(Stored data entries)

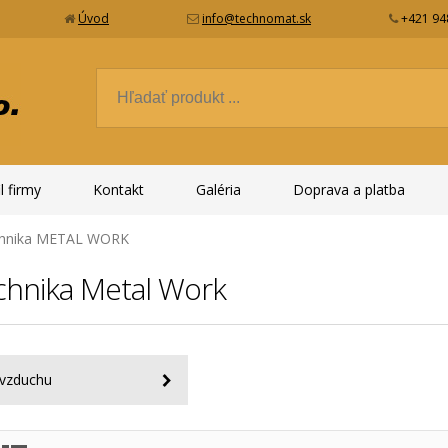
Úvod
info@technomat.sk
+421 94
l firmy
Kontakt
Galéria
Doprava a platba
chnika METAL WORK
chnika Metal Work
 vzduchu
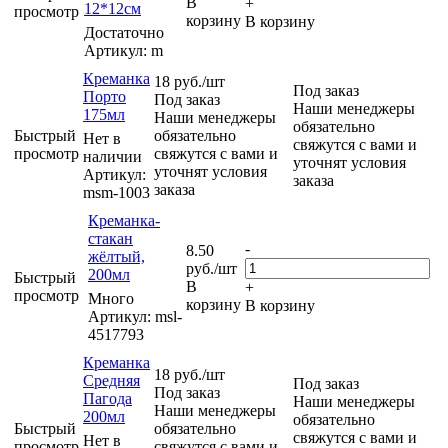
В
+
12*12см
просмотр
корзину
В корзину
Достаточно
Артикул: m
Креманка
18
руб.
/шт
Под заказ
Порто
Под заказ
Наши менеджеры
175мл
Наши менеджеры
обязательно
Быстрый
обязательно
Нет в
свяжутся с вами и
просмотр
свяжутся с вами и
наличии
уточнят условия
уточнят условия
Артикул:
заказа
заказа
msm-1003
Креманка-
стакан
-
8.50
жёлтый,
руб.
/шт
200мл
Быстрый
В
+
просмотр
Много
корзину
В корзину
Артикул: msl-
4517793
Креманка
18
руб.
/шт
Средняя
Под заказ
Под заказ
Пагода
Наши менеджеры
Наши менеджеры
200мл
обязательно
Быстрый
обязательно
свяжутся с вами и
Нет в
просмотр
свяжутся с вами и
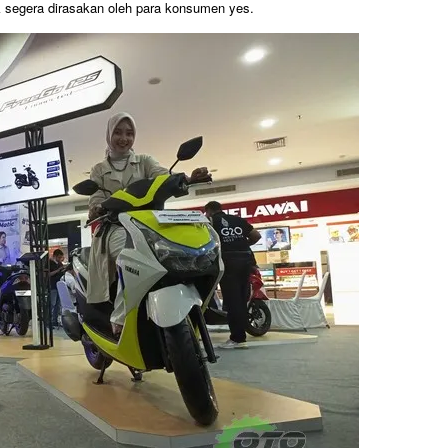
 segera dirasakan oleh para konsumen yes.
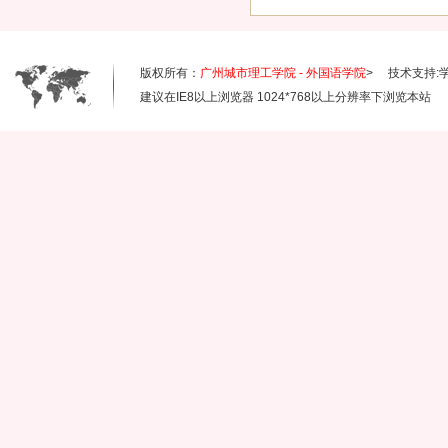
版权所有：
广州城市理工学院 - 外国语学院
> 技术支持:
建议在IE8以上浏览器 1024*768以上分辨率下浏览本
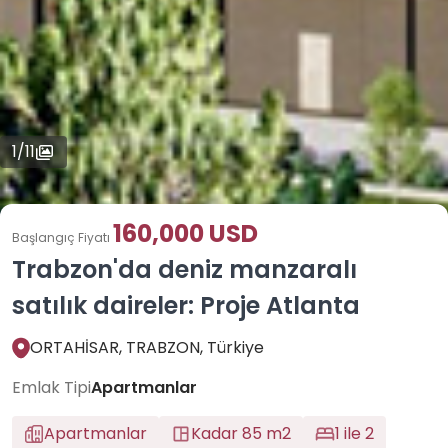
1
/
11
160,000 USD
Başlangıç Fiyatı
Trabzon'da deniz manzaralı
satılık daireler: Proje Atlanta
ORTAHİSAR, TRABZON, Türkiye
Emlak Tipi
Apartmanlar
Apartmanlar
Kadar 85 m2
1 ile 2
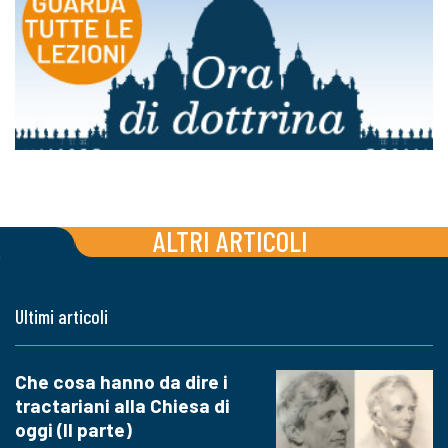
ALTRI ARTICOLI
Ultimi articoli
Che cosa hanno da dire i
tractariani alla Chiesa di
oggi (II parte)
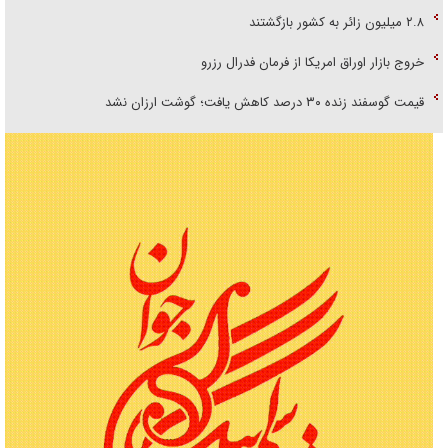
۲.۸ میلیون زائر به کشور بازگشتند
خروج بازار اوراق امریکا از فرمان فدرال رزرو
قیمت گوسفند زنده ۳۰ درصد کاهش یافت؛ گوشت ارزان نشد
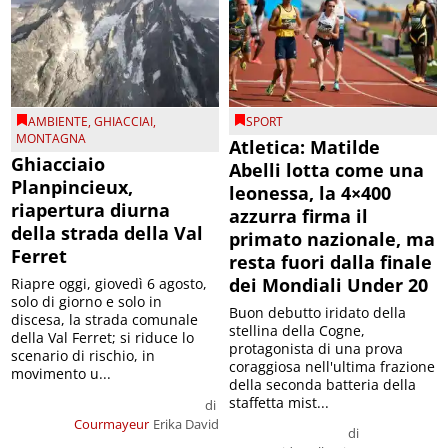
AMBIENTE
,
GHIACCIAI
,
SPORT
MONTAGNA
Atletica: Matilde
Ghiacciaio
Abelli lotta come una
Planpincieux,
leonessa, la 4×400
riapertura diurna
azzurra firma il
della strada della Val
primato nazionale, ma
Ferret
resta fuori dalla finale
dei Mondiali Under 20
Riapre oggi, giovedì 6 agosto,
solo di giorno e solo in
Buon debutto iridato della
discesa, la strada comunale
stellina della Cogne,
della Val Ferret; si riduce lo
protagonista di una prova
scenario di rischio, in
coraggiosa nell'ultima frazione
movimento u...
della seconda batteria della
staffetta mist...
di
Courmayeur
Erika David
di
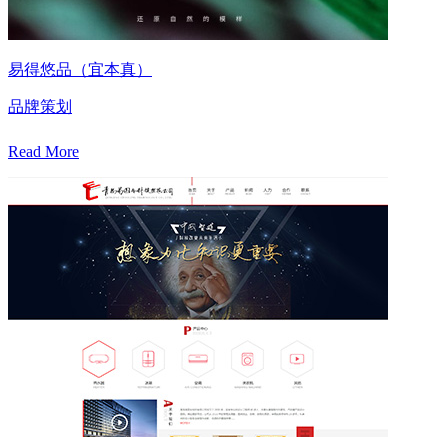
易得悠品（宜本真）
品牌策划
Read More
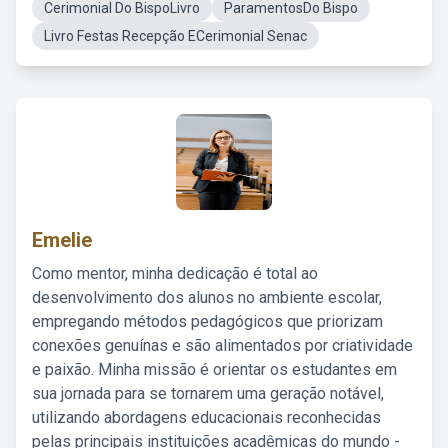
Cerimonial Do BispoLivro
ParamentosDo Bispo
Livro Festas Recepção ECerimonial Senac
Emelie
Como mentor, minha dedicação é total ao
desenvolvimento dos alunos no ambiente escolar,
empregando métodos pedagógicos que priorizam
conexões genuínas e são alimentados por criatividade
e paixão. Minha missão é orientar os estudantes em
sua jornada para se tornarem uma geração notável,
utilizando abordagens educacionais reconhecidas
pelas principais instituições acadêmicas do mundo -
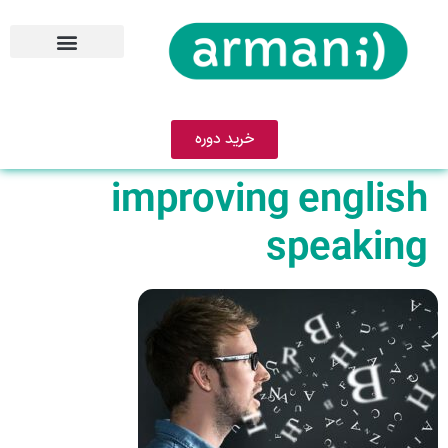
خرید دوره
improving english
speaking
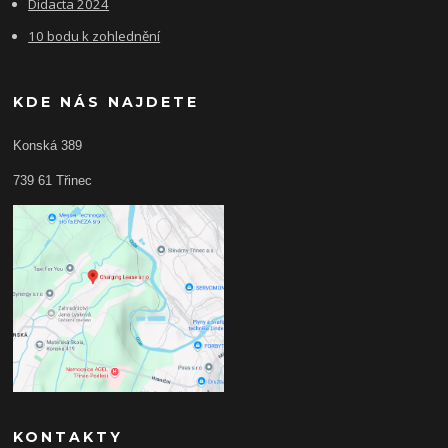
Didacta 2024
10 bodu k zohlednění
KDE NÁS NAJDETE
Konská 389
739 61 Třinec
KONTAKTY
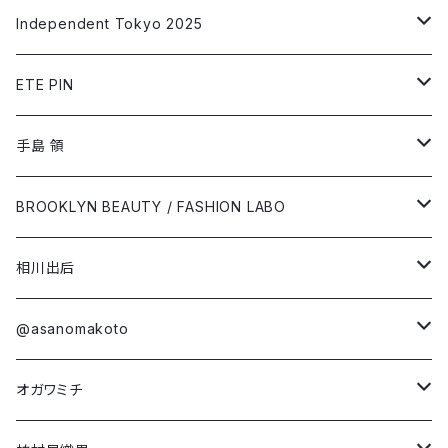
Independent Tokyo 2025
相川出后
ETE PIN
@asanomakoto
Short Sleeve T-shirt
手島 領
オガワミチ
Long Sleeve T-shirt
Short Sleeve T-shirt
BROOKLYN BEAUTY / FASHION LABO
柏村早織里
Long Sleeve T-shirt
Short Sleeve T-shirt
相川出后
金森まさき
第4弾コラボ
Long Sleeve T-shirt
Short Sleeve T-shirt
@asanomakoto
「NEO(n) YEAR -unicorn-」
川崎未結
第3弾コラボ
Damien Olsen Berdichevsky
Long Sleeve T-shirt
Short Sleeve T-shirt
オガワミチ
「Dream in Rose」
「Run! Boy Run!」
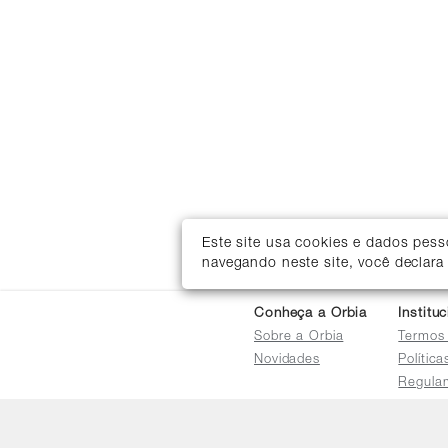
Este site usa cookies e dados pes
navegando neste site, você declara
Conheça a Orbia
Institu
Sobre a Orbia
Termos
Novidades
Polític
Regula
Trocas 
Regula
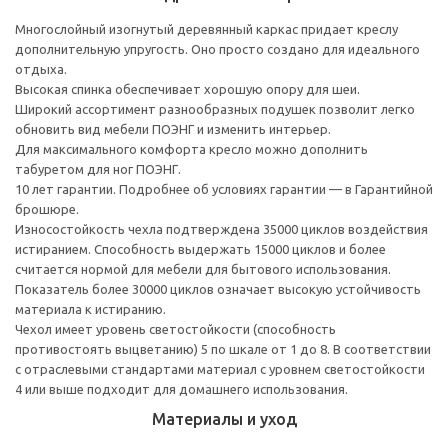
Многослойный изогнутый деревянный каркас придает креслу
дополнительную упругость. Оно просто создано для идеального
отдыха.
Высокая спинка обеспечивает хорошую опору для шеи.
Широкий ассортимент разнообразных подушек позволит легко
обновить вид мебели ПОЭНГ и изменить интерьер.
Для максимального комфорта кресло можно дополнить
табуретом для ног ПОЭНГ.
10 лет гарантии. Подробнее об условиях гарантии — в Гарантийной
брошюре.
Износостойкость чехла подтверждена 35000 циклов воздействия
истиранием. Способность выдержать 15000 циклов и более
считается нормой для мебели для бытового использования.
Показатель более 30000 циклов означает высокую устойчивость
материала к истиранию.
Чехол имеет уровень светостойкости (способность
противостоять выцветанию) 5 по шкале от 1 до 8. В соответствии
с отраслевыми стандартами материал с уровнем светостойкости
4 или выше подходит для домашнего использования.
Материалы и уход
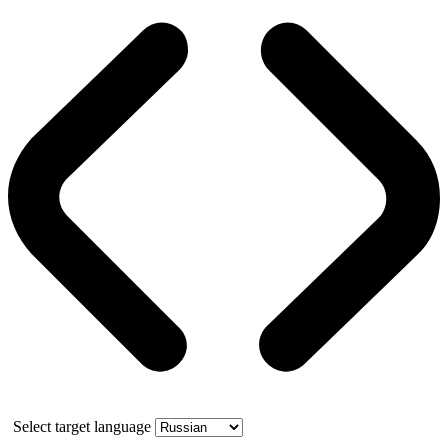
Select target language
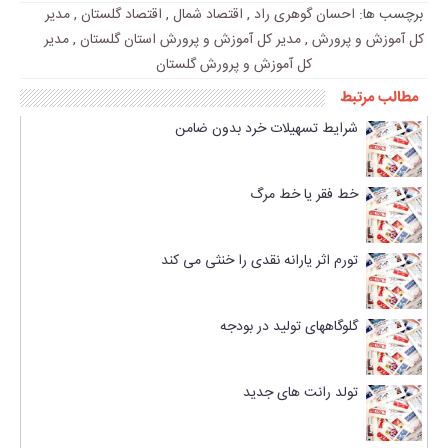
برچسب ها:
احسان گوهری راد
,
اقتصاد شمال
,
اقتصاد گلستان
,
مدیر
کل آموزش و پرورش
,
مدیر کل آموزش و پرورش استان گلستان
,
مدیر
کل آموزش و پرورش گلستان
مطالب مرتبط
شرایط تسهیلات خرد بدون ضامن
خط فقر یا خط مرگ
تورم اثر یارانه نقدی را خنثی می کند
گلوگاههای تولید در بودجه
تولد رانت های جدید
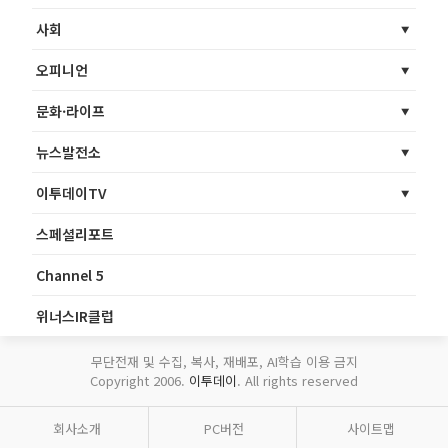
사회
오피니언
문화·라이프
뉴스발전소
이투데이TV
스페셜리포트
Channel 5
위너스IR클럽
무단전재 및 수집, 복사, 재배포, AI학습 이용 금지
Copyright 2006.
이투데이
. All rights reserved
회사소개
PC버전
사이트맵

### Exercise directions
Reproduce all the entries that precede this task, word for word, minus any pictures.

### Solution to this problem
Úvod
info@technomat.sk
+421 94
l firmy
Kontakt
Galéria
Doprava a platba
chnika METAL WORK
chnika Metal Work
 vzduchu
В
+
12*12см
просмотр
корзину
В корзину
Достаточно
Артикул: m
Креманка
18
руб.
/шт
Под заказ
Порто
Под заказ
Наши менеджеры
175мл
Наши менеджеры
обязательно
Быстрый
обязательно
Нет в
свяжутся с вами и
просмотр
свяжутся с вами и
наличии
уточнят условия
уточнят условия
Артикул:
заказа
заказа
msm-1003
Креманка-
стакан
-
8.50
жёлтый,
руб.
/шт
200мл
Быстрый
В
+
просмотр
Много
корзину
В корзину
Артикул: msl-
4517793
Креманка
18
руб.
/шт
Средняя
Под заказ
Под заказ
Пагода
Наши менеджеры
Наши менеджеры
200мл
обязательно
Быстрый
обязательно
свяжутся с вами и
Нет в
просмотр
свяжутся с вами и
 segera dirasakan oleh para konsumen yes.
版权所有：
广州城市理工学院 - 外国语学院
> 技术支持:
建议在IE8以上浏览器 1024*768以上分辨率下浏览本
1
/
11
160,000 USD
Başlangıç Fiyatı
Trabzon'da deniz manzaralı
satılık daireler: Proje Atlanta
ORTAHİSAR, TRABZON, Türkiye
Emlak Tipi
Apartmanlar
Apartmanlar
Kadar 85 m2
1 ile 2
ALTRI ARTICOLI
Ultimi articoli
Che cosa hanno da dire i
tractariani alla Chiesa di
oggi (II parte)
۲.۸ میلیون زائر به کشور بازگشتند
خروج بازار اوراق امریکا از فرمان فدرال رزرو
قیمت گوسفند زنده ۳۰ درصد کاهش یافت؛ گوشت ارزان نشد
AMBIENTE
,
GHIACCIAI
,
SPORT
MONTAGNA
Atletica: Matilde
Ghiacciaio
Abelli lotta come una
Planpincieux,
leonessa, la 4×400
riapertura diurna
azzurra firma il
della strada della Val
primato nazionale, ma
Ferret
resta fuori dalla finale
dei Mondiali Under 20
Riapre oggi, giovedì 6 agosto,
solo di giorno e solo in
Buon debutto iridato della
discesa, la strada comunale
stellina della Cogne,
della Val Ferret; si riduce lo
protagonista di una prova
scenario di rischio, in
coraggiosa nell'ultima frazione
movimento u...
della seconda batteria della
staffetta mist...
di
Courmayeur
Erika David
di
易得悠品（宜本真）
品牌策划
Read More
Cerimonial Do BispoLivro
ParamentosDo Bispo
Livro Festas Recepção ECerimonial Senac
Emelie
Como mentor, minha dedicação é total ao
desenvolvimento dos alunos no ambiente escolar,
empregando métodos pedagógicos que priorizam
conexões genuínas e são alimentados por criatividade
e paixão. Minha missão é orientar os estudantes em
sua jornada para se tornarem uma geração notável,
utilizando abordagens educacionais reconhecidas
pelas principais instituições acadêmicas do mundo -
خرید دوره
improving english
speaking
Didacta 2024
10 bodu k zohlednění
KDE NÁS NAJDETE
Konská 389
739 61 Třinec
KONTAKTY
Independent Tokyo 2025
相川出后
ETE PIN
@asanomakoto
Short Sleeve T-shirt
手島 領
オガワミチ
Long Sleeve T-shirt
Short Sleeve T-shirt
BROOKLYN BEAUTY / FASHION LABO
柏村早織里
Long Sleeve T-shirt
Short Sleeve T-shirt
相川出后
金森まさき
第4弾コラボ
Long Sleeve T-shirt
Short Sleeve T-shirt
@asanomakoto
「NEO(n) YEAR -unicorn-」
川崎未結
第3弾コラボ
Damien Olsen Berdichevsky
Long Sleeve T-shirt
Short Sleeve T-shirt
オガワミチ
「Dream in Rose」
「Run! Boy Run!」
Este site usa cookies e dados pes
navegando neste site, você declara
Conheça a Orbia
Institu
Sobre a Orbia
Termos
Novidades
Polític
Regula
Trocas 
Regula
Многослойный изогнутый деревянный каркас придает креслу
дополнительную упругость. Оно просто создано для идеального
отдыха.
Высокая спинка обеспечивает хорошую опору для шеи.
Широкий ассортимент разнообразных подушек позволит легко
обновить вид мебели ПОЭНГ и изменить интерьер.
Для максимального комфорта кресло можно дополнить
табуретом для ног ПОЭНГ.
10 лет гарантии. Подробнее об условиях гарантии — в Гарантийной
брошюре.
Износостойкость чехла подтверждена 35000 циклов воздействия
истиранием. Способность выдержать 15000 циклов и более
считается нормой для мебели для бытового использования.
Показатель более 30000 циклов означает высокую устойчивость
материала к истиранию.
Чехол имеет уровень светостойкости (способность
противостоять выцветанию) 5 по шкале от 1 до 8. В соответствии
с отраслевыми стандартами материал с уровнем светостойкости
4 или выше подходит для домашнего использования.
Материалы и уход
Select target language
برچسب ها:
احسان گوهری راد
,
اقتصاد شمال
,
اقتصاد گلستان
,
مدیر
کل آموزش و پرورش
,
مدیر کل آموزش و پرورش استان گلستان
,
مدیر
کل آموزش و پرورش گلستان
مطالب مرتبط
شرایط تسهیلات خرد بدون ضامن
خط فقر یا خط مرگ
تورم اثر یارانه نقدی را خنثی می کند
گلوگاههای تولید در بودجه
تولد رانت های جدید
사회
오피니언
문화·라이프
뉴스발전소
이투데이TV
스페셜리포트
Channel 5
위너스IR클럽
무단전재 및 수집, 복사, 재배포, AI학습 이용 금지
Copyright 2006.
이투데이
. All rights reserved
회사소개
PC버전
사이트맵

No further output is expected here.